The network won't entirely ignore action series, he said, noting that a Mel Gibson-produced pilot, Invincible, is under consideration.
TBS will also slate more broadcast premieres of such movies as Austin Powers: International Man of Mystery and As Good As It Gets, and it is adding National Association for Stock Car Auto Racing coverage to its Atlanta Braves and National Basketball Association coverage.
Referring to Nielsen slippage in WCW and NBA ratings, Quinn said, "TNT has been more victimized by that than we are."
TBS will also continue with its appointment-viewing movie packages-"Dinner & A Movie," "Movie Lounge" and "Movies for Guys Who Love Movies," the latter an early thrust at its target audience.
Since these viewers "enjoy humor and a bit of irreverence," the print ads and the commercials will reflect that, Quinn said.

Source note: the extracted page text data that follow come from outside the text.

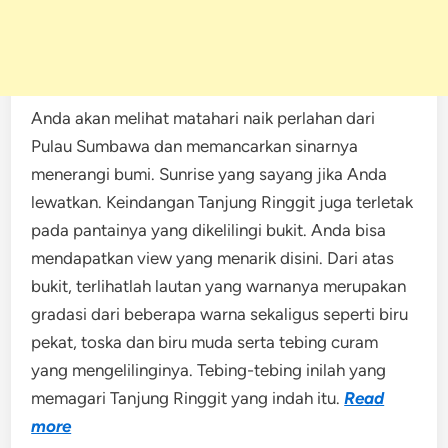
Anda akan melihat matahari naik perlahan dari
Pulau Sumbawa dan memancarkan sinarnya
menerangi bumi. Sunrise yang sayang jika Anda
lewatkan. Keindangan Tanjung Ringgit juga terletak
pada pantainya yang dikelilingi bukit. Anda bisa
mendapatkan view yang menarik disini. Dari atas
bukit, terlihatlah lautan yang warnanya merupakan
gradasi dari beberapa warna sekaligus seperti biru
pekat, toska dan biru muda serta tebing curam
yang mengelilinginya. Tebing-tebing inilah yang
memagari Tanjung Ringgit yang indah itu.
Read
more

One spot shows a husband watching a Braves game on a TV set duct-taped to his lawn tractor as he mows the lawn. Another depicts a couple in bed, with the woman reading a book and her spouse reading TV Guide.
In print, an ad for Michael Douglas'movie, The Game, says, "Watch someone else come unglued for a change," and one for Ripley's says, "After you see this, your in-laws won't seem so strange."
TBS senior vice president of marketing Constance Barkley-Lewis said the $70 million campaign-developed by Hal Riney & Partners of San Francisco-will include print ads in USA Today, Sports Illustrated and Sunday-newspaper supplements, plus commercials in spot cable and radio, as well as outdoor.
On-air promos broke April 7 on all Turner networks, with print and radio to be added today (April 10). In the third quarter, TBS will focus on relaunching its Web site, she added.
Until now, TBS'marketing has concentrated on tune-in for specific shows. Now, Barkley-Lewis said, "We want them to tune in to our brand."